Does This Count as a National Post Apology?
The National Post, having humiliated itself on the weekend with an assault on everything from Mother Teresa to UN peacekeeping has offered a Counterpoint today that reads awfully like a mea culpa.
Entitled Hate Al Gore All You Like, Global Warming is Real, the article by CFRB DJ John Moore rips into the Post's anti-Gore screed and especially business editor Terence Corcoran's desperate effort to suggest that the science behind climate change is still somehow uncertain.
Moore says, "To continue to deny global warming, you have to first believe that the overwhelming majority of the planet’s scientists are stupid, misguided or lying for personal gain." He also says, "If the deniers want to consume themselves with finding holes in Gore’s film like obsessive compulsives looking for the deliberate error in a pattern of Arab floor tiles, they can knock themselves out."
The Post, never long on graciousness, deserves some credit for printing this piece, for offering this tiny gesture to balance and accuracy. But a newspaper with a shred of integrity would have issued a front-page apology, at the very least, to the Canadian soldiers who have risked their lives over the years to keep peace from Korea to Cyprus, from Rwanda to the West Bank. Those, among others insulted in Corcoran's vicious rant, don't deserve to be dismissed as "obscure and absurd," as "fringe" or "futile" players on the world stage - adjectives that, when you think of it, apply much more appropriately to the the current National Post.















And let's not forget
Lester B. Pearson, who won the Peace Prize for his work in establishing the UN peace keeping forces in the first place.
Lester's my hero
I am, in a very personal way, pissed about this. My dad did two tours as a peacekeeper - one in Korea and one on the Gaza Strip. I'll never forget the image of him coming home from Gaza in 1967 in Canadian khakis and a UN blue beret.

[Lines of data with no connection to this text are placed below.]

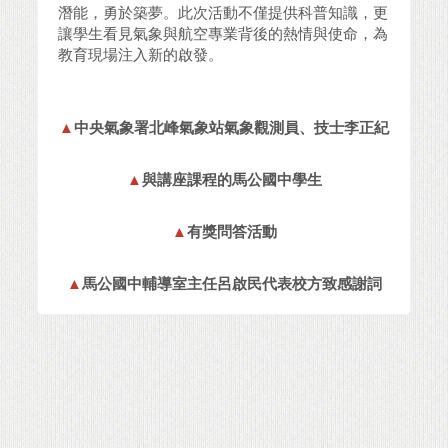
潛能，勇於築夢。此次活動不僅提供科普知識，更
讓學生看見氣象與航空專業背後的熱情與使命，為
教育現場注入新的啟發。
▲
中央氣象署北峰氣象站氣象觀測員、技士李正紀
▲
與講座課程的馬公國中學生
▲
有獎問答活動
▲
馬公國中輔導室主任呂啟民代表校方致感謝詞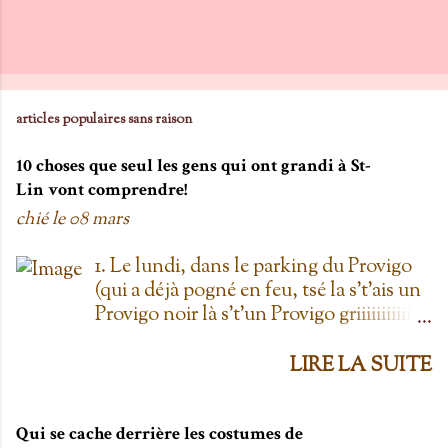
articles populaires sans raison
10 choses que seul les gens qui ont grandi à St-
Lin vont comprendre!
chié le
08 mars
1. Le lundi, dans le parking du Provigo
(qui a déjà pogné en feu, tsé la s't'ais un
Provigo noir là s't'un Provigo griiiiiiiiiiis)
y a des expositions de chars. Des fois,
t'oublie qu'on est lundi mais là tu vois
LIRE LA SUITE
les chars à la Ramone dans le parking
pis t'es comme '' ben oui toi, on est
lundi ''. Life hack du Provigo: si tu te
Qui se cache derrière les costumes de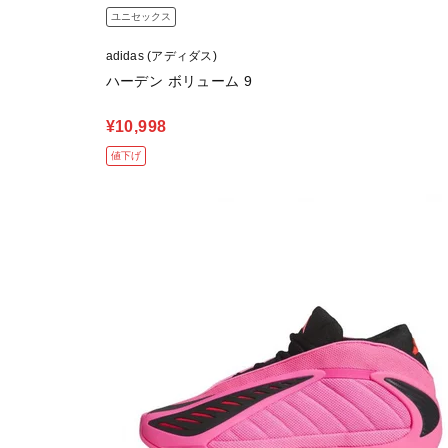
ユニセックス
adidas (アディダス)
ハーデン ボリューム 9
¥10,998
値下げ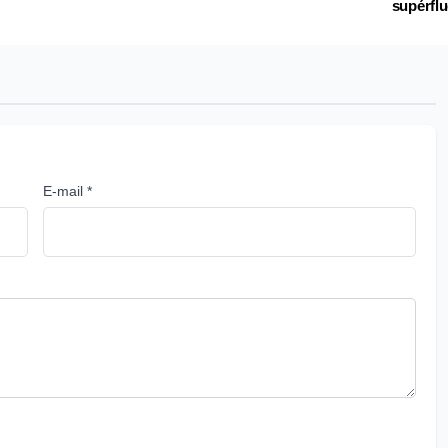
supérfl
E-mail *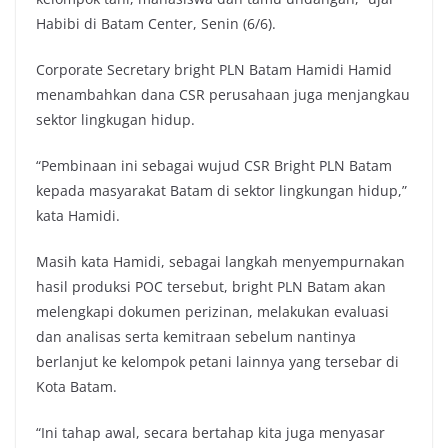
Habibi di Batam Center, Senin (6/6).
Corporate Secretary bright PLN Batam Hamidi Hamid
menambahkan dana CSR perusahaan juga menjangkau
sektor lingkugan hidup.
“Pembinaan ini sebagai wujud CSR Bright PLN Batam
kepada masyarakat Batam di sektor lingkungan hidup,”
kata Hamidi.
Masih kata Hamidi, sebagai langkah menyempurnakan
hasil produksi POC tersebut, bright PLN Batam akan
melengkapi dokumen perizinan, melakukan evaluasi
dan analisas serta kemitraan sebelum nantinya
berlanjut ke kelompok petani lainnya yang tersebar di
Kota Batam.
“Ini tahap awal, secara bertahap kita juga menyasar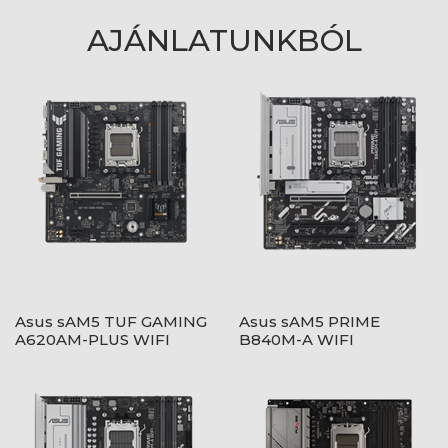
AJÁNLATUNKBÓL
Asus sAM5 TUF GAMING
Asus sAM5 PRIME
A620AM-PLUS WIFI
B840M-A WIFI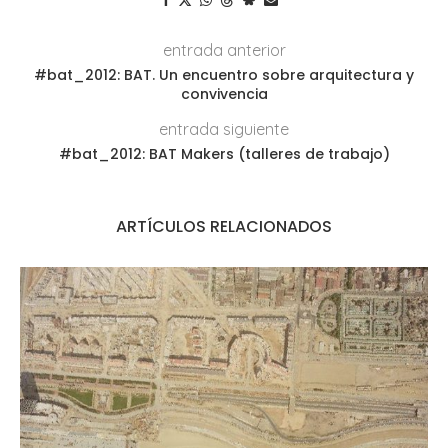
entrada anterior
#bat_2012: BAT. Un encuentro sobre arquitectura y
convivencia
entrada siguiente
#bat_2012: BAT Makers (talleres de trabajo)
ARTÍCULOS RELACIONADOS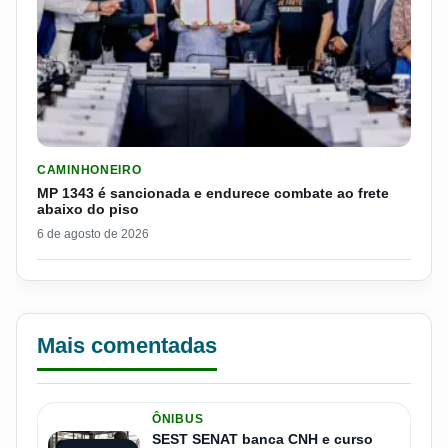
LER MATERIA: MP 1343 É SANCIONADA E ENDURECE COMBATE
CAMINHONEIRO
MP 1343 é sancionada e endurece combate ao frete
abaixo do piso
6 de agosto de 2026
Mais comentadas
ÔNIBUS
SEST SENAT banca CNH e curso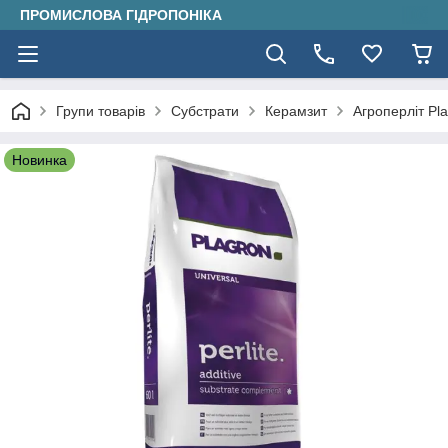
ПРОМИСЛОВА ГІДРОПОНІКА
Групи товарів
Субстрати
Керамзит
Агроперліт Pla
Новинка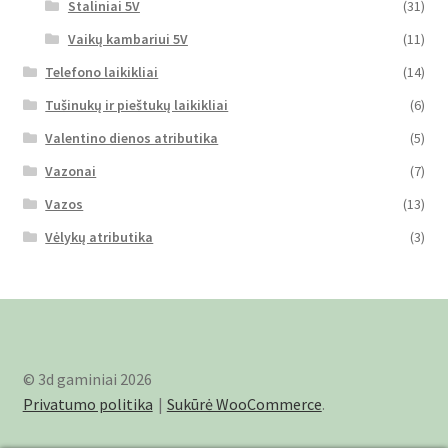
Staliniai 5V
(31)
Vaikų kambariui 5V
(11)
Telefono laikikliai
(14)
Tušinukų ir pieštukų laikikliai
(6)
Valentino dienos atributika
(5)
Vazonai
(7)
Vazos
(13)
Vėlykų atributika
(3)
© 3d gaminiai 2026
Privatumo politika
Sukūrė WooCommerce
.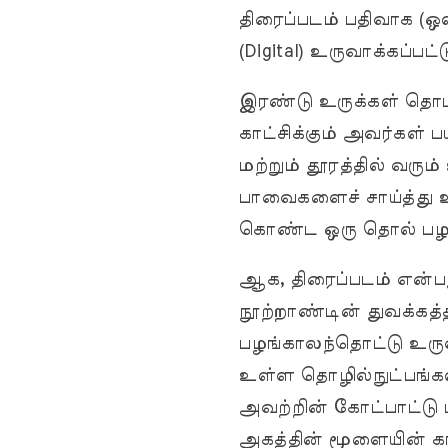
திரைப்படம் பதிவாக (ஒள
(Digital) உருவாக்கப்பட்
இரண்டு உருக்கள் தொட்ட
காட்சிக்கும் அவர்கள் 
மற்றும் தூரத்தில் வரும
பாவைகளைச் சாய்த்து 
கொண்ட ஒரு தொல் பழங்
ஆக, திரைப்படம் என்பத
நூற்றாண்டின் துவக்கத
பழங்காலந்தொட்டு உருவ
உள்ள தொழில்நுட்பங்கள
அவற்றின் கோட்பாட்டு
அகத்தின் மூளையின் காட்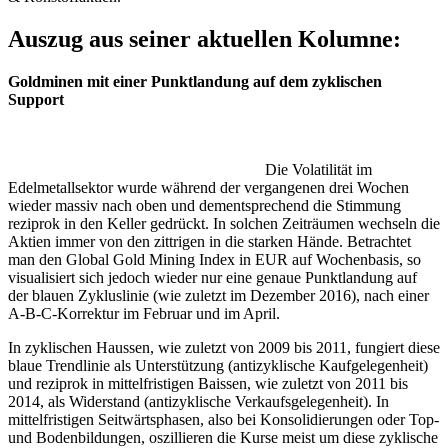
Auszug aus seiner aktuellen Kolumne:
Goldminen mit einer Punktlandung auf dem zyklischen
Support
Die Volatilität im
Edelmetallsektor wurde während der vergangenen drei Wochen
wieder massiv nach oben und dementsprechend die Stimmung
reziprok in den Keller gedrückt. In solchen Zeiträumen wechseln die
Aktien immer von den zittrigen in die starken Hände. Betrachtet
man den Global Gold Mining Index in EUR auf Wochenbasis, so
visualisiert sich jedoch wieder nur eine genaue Punktlandung auf
der blauen Zykluslinie (wie zuletzt im Dezember 2016), nach einer
A-B-C-Korrektur im Februar und im April.
In zyklischen Haussen, wie zuletzt von 2009 bis 2011, fungiert diese
blaue Trendlinie als Unterstützung (antizyklische Kaufgelegenheit)
und reziprok in mittelfristigen Baissen, wie zuletzt von 2011 bis
2014, als Widerstand (antizyklische Verkaufsgelegenheit). In
mittelfristigen Seitwärtsphasen, also bei Konsolidierungen oder Top-
und Bodenbildungen, oszillieren die Kurse meist um diese zyklische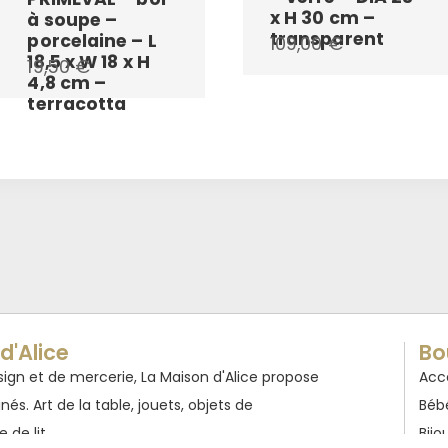
x H 30 cm –
à soupe –
transparent
porcelaine – L
109,00
€
18,5 x W 18 x H
19,50
€
4,8 cm –
terracotta
d'Alice
Bo
ign et de mercerie, La Maison d'Alice propose
Acc
inés. Art de la table, jouets, objets de
Béb
 de lit...
Bijo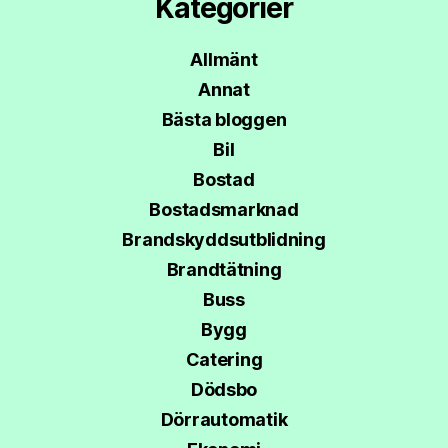
Kategorier
Allmänt
Annat
Bästa bloggen
Bil
Bostad
Bostadsmarknad
Brandskyddsutblidning
Brandtätning
Buss
Bygg
Catering
Dödsbo
Dörrautomatik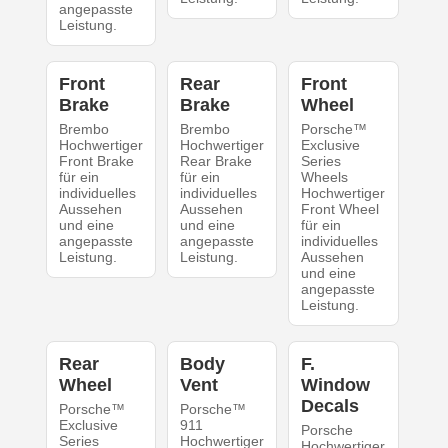
angepasste
Leistung.
Front
Rear
Front
Brake
Brake
Wheel
Brembo
Brembo
Porsche™
Hochwertiger
Hochwertiger
Exclusive
Front Brake
Rear Brake
Series
für ein
für ein
Wheels
individuelles
individuelles
Hochwertiger
Aussehen
Aussehen
Front Wheel
und eine
und eine
für ein
angepasste
angepasste
individuelles
Leistung.
Leistung.
Aussehen
und eine
angepasste
Leistung.
Rear
Body
F.
Wheel
Vent
Window
Decals
Porsche™
Porsche™
Exclusive
911
Porsche
Series
Hochwertiger
Hochwertiger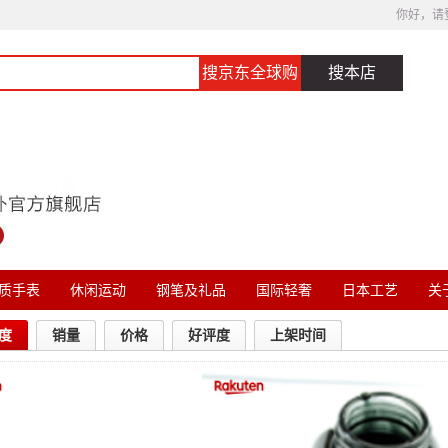
你好，请
搜京东全球购
搜本店
质手表
休闲运动
钢笔及礼品
国际轻奢
日本工艺
关于
度
销量
价格
好评度
上架时间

I already thought Terry Corcoran was a snivelling and sloppy quibbler, too content to stand at a very far distance from what I consider responsible journalism; but for him to stand up and deride that peacekeeping tradition goes way beyond the pale.
That said, I think he did us a favour. If he had written an even vaguely sensible criticism of the Nobel prize committee's bad calls (Arafat, Kissinger), he might have been able to mount an argument worth reading. If he contained himself to criticism of Al Gore, he might have continued to appeal to the partisan readers of the National Post.
But by his own clumsy hand, he has expanded immeasurably the group of people who believe that he is truly an idiot. And in trying to polarize the issue, he has recalibrated the polarity: now, anyone who thinks that it's a good thing to keep peace, to help children or to fight against the proliferation of land mines and nuclear weapons must also think that Terry Corcoran has either lost his mind or, perhaps, was just never that clever in the first place.
To all those, I say, welcome aboard.
It's a rightwing tendency.
Unfortunately, Richard, he is not the only rightwinger who despises the idea of peacekeeping. I think our current prime minister is another. In September 2006:
...he said it is time for Canada to shoulder its share of the burden of fighting for peace and stability in the world.
"If I can be frank about this, you know, in some ways I think we can complain that only a handful of countries are carrying the bulk of the load and the bulk of the danger there," Harper said.
"But, you know, the shoe was often on the other foot. For a lot of the last 30 or 40 years, we were the ones hanging back."...
http://www.cbc.ca/canada/story/2006/09/19/harper-afghanistan.html
Men with guns
Yeah, it's great to have the Canadian military back out there killing people again, isn't it?
As I say, I have a perverse view of this. I was born the year that Mike Pearson won the Nobel Prize for establishing UN peacekeeping in the Middle East. I grew up during those four decades when our military was "hanging back" - which is to say, standing between enemy combatants, often unarmed, in every dangerous place on the planet.
It's true that the UN doesn't have much to be proud of when you look to what happened in Rwanda or what's happening now in Darfur, but Corcoran - and Harper - would be well-advised to read a little history (or perhaps just start paying closer attention to the international section of the newspaper) before saying much more about the record of UN peacekeepers
Richard, please read
before you write.
Corcoran mentions the UN peace keeping forces in passing, criticizing them for "obscurity and ineffectiveness" (no doubt hoping that also Gore and IPCC will go the same route).
You are intelligent enough to understand that, in recent history, the track record of UN peace keeping efforts is not exactly stellar (Rwanda, Darfur, Srebrenica) and thus it is perfectly fair to criticize their effectiveness, isn't it?
So what is your real motive to get so upset?
Can't count, Johann? 30 or
Can't count, Johann? 30 or 40 years?